A US national flag waves among tornado damage after extreme weather hit the region in Bowling Green Kentucky, December 11, 2021. Photograph:( AFP )
Sunday was a day of wrenching discoveries across the middle of the country, where an outbreak of tornadoes Friday night left a deep scar of devastation.
Darryl Johnson didn’t know what his sister did at the Mayfield Consumer Products factory or why she worked nights; he knew only that her husband dropped her off Friday evening and that they never heard from her again.
He stood in a gravel lot next to the giant ruin of metal and wood, which just days ago was the candle factory where his sister, Janine Johnson-Williams, had clocked in for her shift. The factory where he works, 45 miles up the road, shut down when the storms were approaching, Johnson said. He could not find anyone in Mayfield to tell him anything.

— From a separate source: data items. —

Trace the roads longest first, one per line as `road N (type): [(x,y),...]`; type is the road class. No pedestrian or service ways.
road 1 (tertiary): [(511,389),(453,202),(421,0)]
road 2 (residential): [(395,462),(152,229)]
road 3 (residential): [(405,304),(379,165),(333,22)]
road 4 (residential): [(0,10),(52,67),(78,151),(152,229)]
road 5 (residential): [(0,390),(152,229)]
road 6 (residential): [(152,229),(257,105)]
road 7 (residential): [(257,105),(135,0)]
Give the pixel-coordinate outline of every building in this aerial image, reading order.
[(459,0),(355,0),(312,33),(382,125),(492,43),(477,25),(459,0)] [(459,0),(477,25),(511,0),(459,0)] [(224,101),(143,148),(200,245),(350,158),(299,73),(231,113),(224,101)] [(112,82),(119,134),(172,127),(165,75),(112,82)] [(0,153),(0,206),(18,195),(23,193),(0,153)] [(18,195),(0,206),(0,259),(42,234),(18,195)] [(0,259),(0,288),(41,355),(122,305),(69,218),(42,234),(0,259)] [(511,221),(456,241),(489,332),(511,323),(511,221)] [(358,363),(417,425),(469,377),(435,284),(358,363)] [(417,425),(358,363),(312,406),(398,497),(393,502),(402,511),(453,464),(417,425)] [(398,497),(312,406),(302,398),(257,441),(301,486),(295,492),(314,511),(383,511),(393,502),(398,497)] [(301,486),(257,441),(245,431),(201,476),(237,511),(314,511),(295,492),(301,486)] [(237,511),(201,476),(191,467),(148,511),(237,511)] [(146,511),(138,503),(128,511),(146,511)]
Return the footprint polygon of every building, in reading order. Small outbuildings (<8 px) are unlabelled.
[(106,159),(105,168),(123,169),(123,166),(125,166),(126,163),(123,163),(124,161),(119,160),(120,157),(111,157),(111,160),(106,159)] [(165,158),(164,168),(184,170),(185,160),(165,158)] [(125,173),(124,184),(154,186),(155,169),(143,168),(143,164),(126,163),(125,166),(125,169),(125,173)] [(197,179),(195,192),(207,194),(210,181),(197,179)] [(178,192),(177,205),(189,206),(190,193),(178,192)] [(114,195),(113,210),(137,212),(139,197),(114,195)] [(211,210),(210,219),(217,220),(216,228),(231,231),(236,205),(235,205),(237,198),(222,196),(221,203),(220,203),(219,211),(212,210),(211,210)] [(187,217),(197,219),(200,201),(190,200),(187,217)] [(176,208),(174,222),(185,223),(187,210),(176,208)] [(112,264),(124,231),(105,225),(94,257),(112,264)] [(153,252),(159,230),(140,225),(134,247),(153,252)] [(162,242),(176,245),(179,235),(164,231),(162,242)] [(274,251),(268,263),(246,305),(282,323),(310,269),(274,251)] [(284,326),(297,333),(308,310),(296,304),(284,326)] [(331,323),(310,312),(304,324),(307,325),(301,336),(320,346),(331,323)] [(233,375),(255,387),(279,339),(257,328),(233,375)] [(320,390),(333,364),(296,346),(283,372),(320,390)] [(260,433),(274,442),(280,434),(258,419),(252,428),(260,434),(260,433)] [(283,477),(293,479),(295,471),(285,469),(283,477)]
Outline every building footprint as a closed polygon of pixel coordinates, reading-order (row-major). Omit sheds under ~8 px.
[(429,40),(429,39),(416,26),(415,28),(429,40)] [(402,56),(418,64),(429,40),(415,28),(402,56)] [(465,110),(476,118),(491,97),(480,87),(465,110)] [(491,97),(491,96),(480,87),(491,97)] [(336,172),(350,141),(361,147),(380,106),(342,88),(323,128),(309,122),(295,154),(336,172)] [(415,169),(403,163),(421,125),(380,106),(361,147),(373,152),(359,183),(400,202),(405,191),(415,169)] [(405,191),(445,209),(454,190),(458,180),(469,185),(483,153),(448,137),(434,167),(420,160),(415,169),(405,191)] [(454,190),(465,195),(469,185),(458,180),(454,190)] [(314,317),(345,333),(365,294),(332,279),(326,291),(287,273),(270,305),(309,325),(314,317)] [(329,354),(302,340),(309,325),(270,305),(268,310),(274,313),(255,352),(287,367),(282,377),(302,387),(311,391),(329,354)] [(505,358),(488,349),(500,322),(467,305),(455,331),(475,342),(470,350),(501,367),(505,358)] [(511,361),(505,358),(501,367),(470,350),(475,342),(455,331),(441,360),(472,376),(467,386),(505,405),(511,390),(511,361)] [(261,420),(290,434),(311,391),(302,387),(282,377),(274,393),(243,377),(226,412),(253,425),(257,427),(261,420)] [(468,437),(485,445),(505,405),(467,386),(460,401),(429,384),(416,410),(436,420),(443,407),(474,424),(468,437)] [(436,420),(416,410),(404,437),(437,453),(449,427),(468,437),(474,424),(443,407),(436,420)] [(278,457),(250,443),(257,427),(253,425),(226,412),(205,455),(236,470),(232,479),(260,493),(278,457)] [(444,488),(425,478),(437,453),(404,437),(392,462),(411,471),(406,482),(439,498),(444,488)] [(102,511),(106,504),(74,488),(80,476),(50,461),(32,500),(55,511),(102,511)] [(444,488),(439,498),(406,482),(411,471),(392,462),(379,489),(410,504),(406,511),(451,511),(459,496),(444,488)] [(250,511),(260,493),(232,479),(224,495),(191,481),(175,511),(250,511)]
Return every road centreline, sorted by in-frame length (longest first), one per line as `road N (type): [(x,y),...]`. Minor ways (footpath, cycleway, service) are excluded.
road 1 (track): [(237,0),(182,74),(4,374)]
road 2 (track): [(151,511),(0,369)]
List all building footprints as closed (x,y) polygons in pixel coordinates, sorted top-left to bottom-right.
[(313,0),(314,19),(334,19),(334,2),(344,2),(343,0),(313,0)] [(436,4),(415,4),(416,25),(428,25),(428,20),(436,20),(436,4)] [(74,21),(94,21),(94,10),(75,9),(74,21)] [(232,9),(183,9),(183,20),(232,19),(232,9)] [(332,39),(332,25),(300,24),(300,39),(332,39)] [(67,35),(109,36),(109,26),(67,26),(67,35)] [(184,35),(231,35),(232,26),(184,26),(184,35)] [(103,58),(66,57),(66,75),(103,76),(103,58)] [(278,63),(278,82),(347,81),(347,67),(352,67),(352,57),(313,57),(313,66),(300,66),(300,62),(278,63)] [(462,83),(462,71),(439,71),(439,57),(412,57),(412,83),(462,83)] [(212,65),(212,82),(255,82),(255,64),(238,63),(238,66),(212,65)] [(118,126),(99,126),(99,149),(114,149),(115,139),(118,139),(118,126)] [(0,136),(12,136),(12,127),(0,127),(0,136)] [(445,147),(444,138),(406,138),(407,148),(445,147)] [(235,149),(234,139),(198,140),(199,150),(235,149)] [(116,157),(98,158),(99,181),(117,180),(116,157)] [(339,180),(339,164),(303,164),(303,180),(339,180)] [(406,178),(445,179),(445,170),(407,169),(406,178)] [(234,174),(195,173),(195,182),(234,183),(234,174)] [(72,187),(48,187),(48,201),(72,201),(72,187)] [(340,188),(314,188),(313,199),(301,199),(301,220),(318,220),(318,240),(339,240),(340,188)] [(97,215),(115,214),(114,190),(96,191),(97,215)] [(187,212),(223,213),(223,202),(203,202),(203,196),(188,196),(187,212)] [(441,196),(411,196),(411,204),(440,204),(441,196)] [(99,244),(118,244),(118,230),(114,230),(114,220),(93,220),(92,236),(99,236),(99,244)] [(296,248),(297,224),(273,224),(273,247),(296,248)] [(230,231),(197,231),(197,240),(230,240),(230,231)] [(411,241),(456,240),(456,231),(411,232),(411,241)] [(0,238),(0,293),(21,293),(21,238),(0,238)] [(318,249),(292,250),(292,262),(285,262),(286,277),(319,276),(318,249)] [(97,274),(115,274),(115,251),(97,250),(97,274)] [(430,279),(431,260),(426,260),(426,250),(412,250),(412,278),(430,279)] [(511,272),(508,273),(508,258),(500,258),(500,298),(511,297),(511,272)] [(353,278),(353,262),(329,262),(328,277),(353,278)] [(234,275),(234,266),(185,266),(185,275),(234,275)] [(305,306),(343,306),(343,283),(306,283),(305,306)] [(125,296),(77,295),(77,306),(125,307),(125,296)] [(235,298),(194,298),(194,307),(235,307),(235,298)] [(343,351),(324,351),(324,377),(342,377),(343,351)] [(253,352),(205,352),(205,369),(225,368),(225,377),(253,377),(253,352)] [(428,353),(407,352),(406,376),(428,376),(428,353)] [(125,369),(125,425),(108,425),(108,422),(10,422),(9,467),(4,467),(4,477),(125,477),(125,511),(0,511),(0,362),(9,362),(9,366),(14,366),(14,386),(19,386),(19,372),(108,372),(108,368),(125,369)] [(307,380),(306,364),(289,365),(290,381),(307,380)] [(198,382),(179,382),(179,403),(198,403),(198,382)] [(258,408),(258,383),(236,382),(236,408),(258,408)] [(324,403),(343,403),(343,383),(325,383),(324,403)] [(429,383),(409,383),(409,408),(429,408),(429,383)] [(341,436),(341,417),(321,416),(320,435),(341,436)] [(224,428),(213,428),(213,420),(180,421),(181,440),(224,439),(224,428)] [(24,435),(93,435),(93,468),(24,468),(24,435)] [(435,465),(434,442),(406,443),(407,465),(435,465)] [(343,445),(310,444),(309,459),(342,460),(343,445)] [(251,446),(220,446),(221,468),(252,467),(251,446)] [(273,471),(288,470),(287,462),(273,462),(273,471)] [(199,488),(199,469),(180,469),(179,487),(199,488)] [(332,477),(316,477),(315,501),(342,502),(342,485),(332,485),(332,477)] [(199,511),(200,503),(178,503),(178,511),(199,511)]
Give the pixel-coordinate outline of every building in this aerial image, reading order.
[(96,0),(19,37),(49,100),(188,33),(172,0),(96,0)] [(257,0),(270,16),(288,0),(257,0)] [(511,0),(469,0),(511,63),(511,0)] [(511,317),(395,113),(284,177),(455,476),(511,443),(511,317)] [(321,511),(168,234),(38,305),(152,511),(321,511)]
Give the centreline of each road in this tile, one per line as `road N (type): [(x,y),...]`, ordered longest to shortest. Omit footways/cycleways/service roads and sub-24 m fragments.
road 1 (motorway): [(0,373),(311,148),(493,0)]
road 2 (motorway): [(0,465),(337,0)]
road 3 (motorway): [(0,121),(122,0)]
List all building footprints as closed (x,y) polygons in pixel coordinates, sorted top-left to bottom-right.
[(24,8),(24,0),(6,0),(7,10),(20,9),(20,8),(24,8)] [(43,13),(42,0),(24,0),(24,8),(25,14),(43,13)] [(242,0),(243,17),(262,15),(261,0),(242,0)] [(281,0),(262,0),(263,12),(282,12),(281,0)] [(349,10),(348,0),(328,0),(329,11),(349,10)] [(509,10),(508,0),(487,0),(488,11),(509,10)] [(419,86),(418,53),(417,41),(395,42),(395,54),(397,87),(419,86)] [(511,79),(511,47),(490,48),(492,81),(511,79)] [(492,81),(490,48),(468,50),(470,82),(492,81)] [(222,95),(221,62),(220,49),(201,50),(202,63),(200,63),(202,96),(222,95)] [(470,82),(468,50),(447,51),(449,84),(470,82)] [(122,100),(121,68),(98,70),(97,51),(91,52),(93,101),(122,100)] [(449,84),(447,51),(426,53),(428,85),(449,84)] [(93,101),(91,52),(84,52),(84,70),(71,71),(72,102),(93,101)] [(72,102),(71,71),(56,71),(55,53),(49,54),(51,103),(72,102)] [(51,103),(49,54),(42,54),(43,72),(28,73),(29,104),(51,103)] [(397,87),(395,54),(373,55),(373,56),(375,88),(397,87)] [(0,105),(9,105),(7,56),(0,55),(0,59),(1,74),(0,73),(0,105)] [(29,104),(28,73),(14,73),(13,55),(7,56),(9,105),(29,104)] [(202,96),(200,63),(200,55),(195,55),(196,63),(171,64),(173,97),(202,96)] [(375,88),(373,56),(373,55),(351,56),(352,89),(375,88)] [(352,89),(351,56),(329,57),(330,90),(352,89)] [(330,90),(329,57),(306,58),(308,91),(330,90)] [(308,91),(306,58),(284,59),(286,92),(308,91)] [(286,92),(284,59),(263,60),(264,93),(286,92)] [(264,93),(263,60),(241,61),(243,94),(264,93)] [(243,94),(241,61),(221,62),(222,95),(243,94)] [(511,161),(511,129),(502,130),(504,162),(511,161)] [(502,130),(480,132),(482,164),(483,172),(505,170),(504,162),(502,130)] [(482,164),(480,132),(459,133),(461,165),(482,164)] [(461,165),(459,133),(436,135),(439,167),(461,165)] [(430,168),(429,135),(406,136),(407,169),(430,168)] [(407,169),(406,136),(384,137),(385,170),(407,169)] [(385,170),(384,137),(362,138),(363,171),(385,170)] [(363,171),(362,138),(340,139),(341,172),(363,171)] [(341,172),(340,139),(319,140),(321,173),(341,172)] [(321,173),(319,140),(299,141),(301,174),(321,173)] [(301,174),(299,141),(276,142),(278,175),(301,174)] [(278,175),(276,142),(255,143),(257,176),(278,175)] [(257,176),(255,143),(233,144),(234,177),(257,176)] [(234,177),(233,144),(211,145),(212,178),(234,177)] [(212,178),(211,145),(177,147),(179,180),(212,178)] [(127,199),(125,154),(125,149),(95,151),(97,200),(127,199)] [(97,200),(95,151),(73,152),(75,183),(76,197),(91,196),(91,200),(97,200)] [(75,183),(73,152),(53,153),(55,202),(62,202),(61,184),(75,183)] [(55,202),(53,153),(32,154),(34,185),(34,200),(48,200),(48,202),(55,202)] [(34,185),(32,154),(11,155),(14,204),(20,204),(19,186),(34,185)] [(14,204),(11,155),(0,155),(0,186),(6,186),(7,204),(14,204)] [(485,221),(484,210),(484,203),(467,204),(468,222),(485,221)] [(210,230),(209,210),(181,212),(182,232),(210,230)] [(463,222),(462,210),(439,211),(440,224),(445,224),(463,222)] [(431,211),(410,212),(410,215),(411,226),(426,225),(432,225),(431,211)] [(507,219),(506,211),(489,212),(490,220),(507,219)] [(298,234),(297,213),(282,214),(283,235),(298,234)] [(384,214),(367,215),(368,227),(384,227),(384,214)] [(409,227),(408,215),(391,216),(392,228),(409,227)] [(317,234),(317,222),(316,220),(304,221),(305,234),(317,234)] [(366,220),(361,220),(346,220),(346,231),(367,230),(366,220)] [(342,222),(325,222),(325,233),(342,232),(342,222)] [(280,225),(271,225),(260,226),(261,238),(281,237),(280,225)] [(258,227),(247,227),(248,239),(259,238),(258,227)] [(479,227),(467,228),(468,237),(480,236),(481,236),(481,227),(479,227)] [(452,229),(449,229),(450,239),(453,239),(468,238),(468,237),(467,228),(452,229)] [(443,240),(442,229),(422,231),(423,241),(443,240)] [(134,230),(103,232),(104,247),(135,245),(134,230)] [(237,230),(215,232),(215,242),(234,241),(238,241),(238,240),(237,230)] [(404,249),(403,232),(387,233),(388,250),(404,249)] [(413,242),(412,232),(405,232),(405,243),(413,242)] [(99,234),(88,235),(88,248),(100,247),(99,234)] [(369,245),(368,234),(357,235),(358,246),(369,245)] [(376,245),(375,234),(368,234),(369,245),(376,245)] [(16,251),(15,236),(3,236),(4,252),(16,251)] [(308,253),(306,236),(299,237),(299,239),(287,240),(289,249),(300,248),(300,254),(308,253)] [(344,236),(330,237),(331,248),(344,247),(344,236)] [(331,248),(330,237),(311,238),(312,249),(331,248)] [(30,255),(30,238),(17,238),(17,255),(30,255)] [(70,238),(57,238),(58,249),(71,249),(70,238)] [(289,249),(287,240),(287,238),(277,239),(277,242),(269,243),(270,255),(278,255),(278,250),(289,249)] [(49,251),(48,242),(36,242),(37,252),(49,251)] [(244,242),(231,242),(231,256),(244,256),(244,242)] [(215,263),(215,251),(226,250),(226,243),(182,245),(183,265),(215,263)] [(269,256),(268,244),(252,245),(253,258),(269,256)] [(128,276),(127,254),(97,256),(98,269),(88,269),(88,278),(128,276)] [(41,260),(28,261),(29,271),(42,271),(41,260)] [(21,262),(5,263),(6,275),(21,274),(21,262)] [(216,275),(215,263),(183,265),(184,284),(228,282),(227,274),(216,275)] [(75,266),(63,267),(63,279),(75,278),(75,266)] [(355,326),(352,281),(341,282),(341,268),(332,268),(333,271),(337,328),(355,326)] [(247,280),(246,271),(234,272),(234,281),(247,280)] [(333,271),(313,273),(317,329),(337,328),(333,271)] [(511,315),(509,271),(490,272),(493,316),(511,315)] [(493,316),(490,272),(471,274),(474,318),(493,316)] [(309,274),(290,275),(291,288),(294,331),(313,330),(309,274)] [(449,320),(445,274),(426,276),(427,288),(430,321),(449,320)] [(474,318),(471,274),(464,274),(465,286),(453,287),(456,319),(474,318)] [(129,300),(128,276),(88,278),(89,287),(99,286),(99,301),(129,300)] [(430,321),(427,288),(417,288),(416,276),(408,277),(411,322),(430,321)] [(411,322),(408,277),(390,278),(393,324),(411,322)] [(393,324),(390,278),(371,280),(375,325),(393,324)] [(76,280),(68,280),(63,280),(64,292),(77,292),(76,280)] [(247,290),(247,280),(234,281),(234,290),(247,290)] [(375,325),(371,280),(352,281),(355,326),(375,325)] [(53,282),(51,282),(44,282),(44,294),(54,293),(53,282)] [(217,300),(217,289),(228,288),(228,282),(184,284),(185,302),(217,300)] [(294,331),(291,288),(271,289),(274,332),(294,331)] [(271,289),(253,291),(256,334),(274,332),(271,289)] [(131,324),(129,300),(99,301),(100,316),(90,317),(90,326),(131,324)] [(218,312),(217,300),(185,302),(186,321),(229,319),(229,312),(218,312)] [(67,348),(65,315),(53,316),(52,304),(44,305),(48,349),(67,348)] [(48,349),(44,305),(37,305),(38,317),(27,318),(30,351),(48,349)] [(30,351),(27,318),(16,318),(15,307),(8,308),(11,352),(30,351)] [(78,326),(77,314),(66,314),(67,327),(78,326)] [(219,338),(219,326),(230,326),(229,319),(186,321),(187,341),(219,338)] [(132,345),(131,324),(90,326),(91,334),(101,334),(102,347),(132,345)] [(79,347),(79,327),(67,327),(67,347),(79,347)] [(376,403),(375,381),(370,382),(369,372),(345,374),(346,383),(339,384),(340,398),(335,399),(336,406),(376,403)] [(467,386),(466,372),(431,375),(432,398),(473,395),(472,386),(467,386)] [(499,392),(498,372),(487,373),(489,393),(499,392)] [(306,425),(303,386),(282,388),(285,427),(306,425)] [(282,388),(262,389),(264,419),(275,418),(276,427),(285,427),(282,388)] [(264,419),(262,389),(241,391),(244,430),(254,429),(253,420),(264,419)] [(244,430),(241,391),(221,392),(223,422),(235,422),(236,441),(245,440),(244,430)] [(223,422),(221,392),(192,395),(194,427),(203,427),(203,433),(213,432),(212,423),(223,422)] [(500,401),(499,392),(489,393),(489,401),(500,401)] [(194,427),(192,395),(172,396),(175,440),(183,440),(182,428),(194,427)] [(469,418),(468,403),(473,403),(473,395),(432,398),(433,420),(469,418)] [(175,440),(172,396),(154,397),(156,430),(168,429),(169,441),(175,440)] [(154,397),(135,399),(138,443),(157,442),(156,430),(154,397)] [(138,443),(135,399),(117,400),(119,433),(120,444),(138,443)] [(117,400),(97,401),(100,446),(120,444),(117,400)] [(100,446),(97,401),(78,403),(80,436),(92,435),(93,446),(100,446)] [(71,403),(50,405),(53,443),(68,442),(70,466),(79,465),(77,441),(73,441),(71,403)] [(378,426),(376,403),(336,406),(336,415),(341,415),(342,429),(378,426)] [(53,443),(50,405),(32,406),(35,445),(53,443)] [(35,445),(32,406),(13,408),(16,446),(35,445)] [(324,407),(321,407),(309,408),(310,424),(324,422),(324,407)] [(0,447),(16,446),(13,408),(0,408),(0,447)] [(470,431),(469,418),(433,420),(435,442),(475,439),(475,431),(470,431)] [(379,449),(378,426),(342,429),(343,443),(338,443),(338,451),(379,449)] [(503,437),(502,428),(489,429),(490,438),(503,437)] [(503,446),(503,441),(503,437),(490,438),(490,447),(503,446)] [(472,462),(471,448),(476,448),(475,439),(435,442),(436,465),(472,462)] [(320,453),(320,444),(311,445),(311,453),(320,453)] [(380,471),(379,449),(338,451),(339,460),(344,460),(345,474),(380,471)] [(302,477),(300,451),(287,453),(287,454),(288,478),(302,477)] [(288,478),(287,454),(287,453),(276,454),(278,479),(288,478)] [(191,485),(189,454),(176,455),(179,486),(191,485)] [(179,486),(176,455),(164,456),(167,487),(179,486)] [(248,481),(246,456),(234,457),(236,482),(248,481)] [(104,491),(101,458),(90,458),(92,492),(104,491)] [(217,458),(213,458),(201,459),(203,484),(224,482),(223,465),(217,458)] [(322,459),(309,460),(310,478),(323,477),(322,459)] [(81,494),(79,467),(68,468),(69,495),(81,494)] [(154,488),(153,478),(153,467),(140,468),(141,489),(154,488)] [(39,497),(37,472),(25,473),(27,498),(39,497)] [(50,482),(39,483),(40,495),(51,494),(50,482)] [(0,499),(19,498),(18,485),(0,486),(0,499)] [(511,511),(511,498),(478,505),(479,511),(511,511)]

Late Sunday evening, Johnson finally got word. His sister was dead.
Sunday was a day of wrenching discoveries across the middle of the country, where an outbreak of tornadoes Friday night left a deep scar of devastation. But as work crews dug through ruins and small-town coroners counted the dead Sunday, there was at least a glimmer of hope that the death toll may not end up being as enormous as initially feared.
On Sunday evening, Troy Propes, CEO of Mayfield Consumer Products, which runs the candle factory that was demolished by the tornado and which many dread may account for the largest number of deaths in the storm, said in an interview that only eight people had been confirmed dead at the factory and another six remained missing.
Bob Ferguson, a company spokesperson, said that of the roughly 110 workers who were on the late shift at the factory Friday night, more than 90 employees had been accounted for.
Still, Kentucky Gov. Andy Beshear told reporters Sunday that the state had not confirmed those figures and said that search operations were still underway at the site.
“There have been, I think, multiple bodies,” Beshear said. “The wreckage is extensive.”
The death toll from the tornado swarm includes people who had been killed in Arkansas, Illinois, Missouri and Tennessee, but the greatest loss of life was unquestionably in Kentucky, where Beshear said that at least four counties had tolls in the double digits. A dozen people were killed in Warren County, several of them children; in Muhlenberg County, there were 11 victims, all in the tiny town of Bremen. One was 4 months old.
“I don’t think we’ll have seen damage at this scale, ever,” Beshear said.